### SUPPLIED INFORMATION
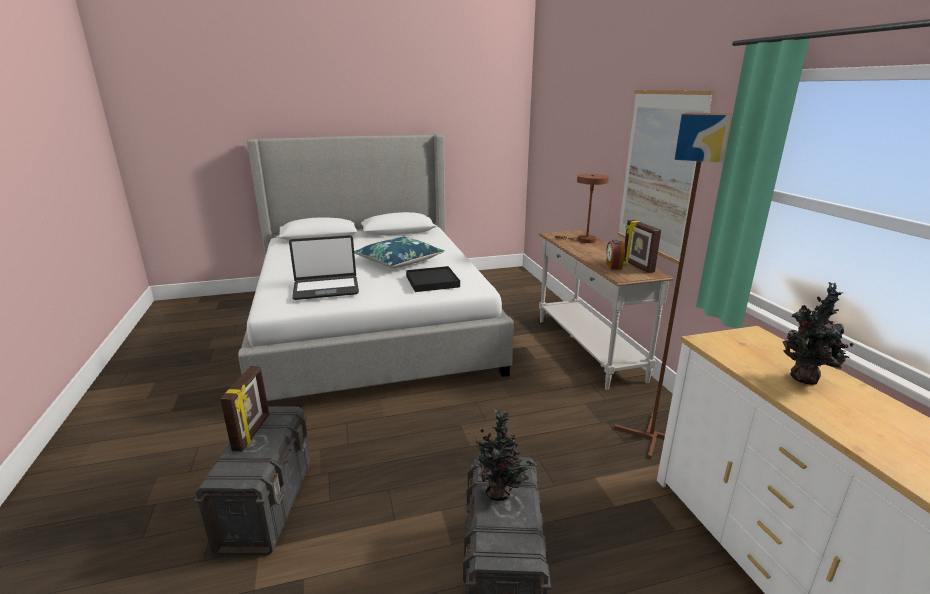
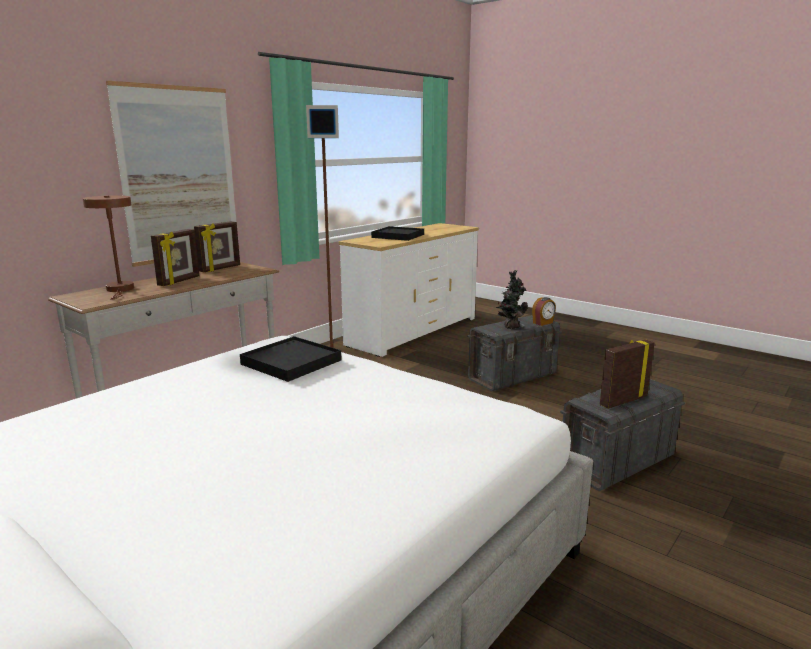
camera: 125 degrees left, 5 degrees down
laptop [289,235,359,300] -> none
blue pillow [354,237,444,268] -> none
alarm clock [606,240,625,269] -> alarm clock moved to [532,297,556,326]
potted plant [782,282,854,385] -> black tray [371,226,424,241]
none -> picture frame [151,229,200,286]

### EXERCISE
Begin with the line containing "blue pillow [354,237,444,268] -> none" and retype it and each line after it through the end of the records, keeping them exact and including nothing more.

### SOLUTION TO THE PROBLEM
blue pillow [354,237,444,268] -> none
alarm clock [606,240,625,269] -> alarm clock moved to [532,297,556,326]
potted plant [782,282,854,385] -> black tray [371,226,424,241]
none -> picture frame [151,229,200,286]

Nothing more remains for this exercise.